## ACTIVITY
For the entries below, the result should be an exact transcription of the lines from the one with "teendő, amelyek közül az egyik..." up to and including the one with "implementaciones surge una", and only those.

Extracted page text data
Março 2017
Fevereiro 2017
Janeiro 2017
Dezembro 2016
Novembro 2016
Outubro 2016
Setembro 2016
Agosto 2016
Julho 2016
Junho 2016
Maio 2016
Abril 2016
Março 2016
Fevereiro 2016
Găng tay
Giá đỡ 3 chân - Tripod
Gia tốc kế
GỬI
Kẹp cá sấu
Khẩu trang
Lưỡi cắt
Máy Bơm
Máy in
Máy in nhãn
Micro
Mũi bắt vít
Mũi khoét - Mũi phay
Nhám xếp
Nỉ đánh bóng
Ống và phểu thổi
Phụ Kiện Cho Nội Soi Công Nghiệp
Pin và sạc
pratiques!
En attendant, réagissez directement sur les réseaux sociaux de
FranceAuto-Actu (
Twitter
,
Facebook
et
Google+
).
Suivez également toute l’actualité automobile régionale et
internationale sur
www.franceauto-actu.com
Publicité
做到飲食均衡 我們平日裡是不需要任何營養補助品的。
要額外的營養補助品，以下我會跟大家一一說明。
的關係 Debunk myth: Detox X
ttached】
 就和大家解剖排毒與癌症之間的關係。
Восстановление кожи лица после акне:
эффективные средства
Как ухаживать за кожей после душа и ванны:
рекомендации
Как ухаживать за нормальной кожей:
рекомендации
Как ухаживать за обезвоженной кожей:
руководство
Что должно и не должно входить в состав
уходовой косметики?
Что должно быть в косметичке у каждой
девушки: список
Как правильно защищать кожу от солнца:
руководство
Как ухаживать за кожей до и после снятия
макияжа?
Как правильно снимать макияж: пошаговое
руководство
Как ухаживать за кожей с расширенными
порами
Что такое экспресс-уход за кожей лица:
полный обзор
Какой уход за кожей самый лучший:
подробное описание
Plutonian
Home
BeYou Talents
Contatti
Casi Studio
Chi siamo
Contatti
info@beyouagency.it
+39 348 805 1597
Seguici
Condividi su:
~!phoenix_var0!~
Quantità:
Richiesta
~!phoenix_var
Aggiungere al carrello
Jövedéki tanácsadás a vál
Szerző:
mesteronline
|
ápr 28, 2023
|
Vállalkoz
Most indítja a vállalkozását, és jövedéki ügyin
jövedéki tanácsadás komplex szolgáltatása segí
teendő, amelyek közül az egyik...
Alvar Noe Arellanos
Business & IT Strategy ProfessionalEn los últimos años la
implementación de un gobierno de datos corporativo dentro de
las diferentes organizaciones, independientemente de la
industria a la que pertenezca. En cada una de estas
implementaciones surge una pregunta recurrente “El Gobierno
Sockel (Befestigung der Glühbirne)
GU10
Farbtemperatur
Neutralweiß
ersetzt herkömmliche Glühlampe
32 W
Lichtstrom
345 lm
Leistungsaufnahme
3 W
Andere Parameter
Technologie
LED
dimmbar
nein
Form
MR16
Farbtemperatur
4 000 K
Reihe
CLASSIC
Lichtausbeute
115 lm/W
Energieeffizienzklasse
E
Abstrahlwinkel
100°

## RESULT FOR THIS TASK
teendő, amelyek közül az egyik...
Alvar Noe Arellanos
Business & IT Strategy ProfessionalEn los últimos años la
implementación de un gobierno de datos corporativo dentro de
las diferentes organizaciones, independientemente de la
industria a la que pertenezca. En cada una de estas
implementaciones surge una pregunta recurrente “El Gobierno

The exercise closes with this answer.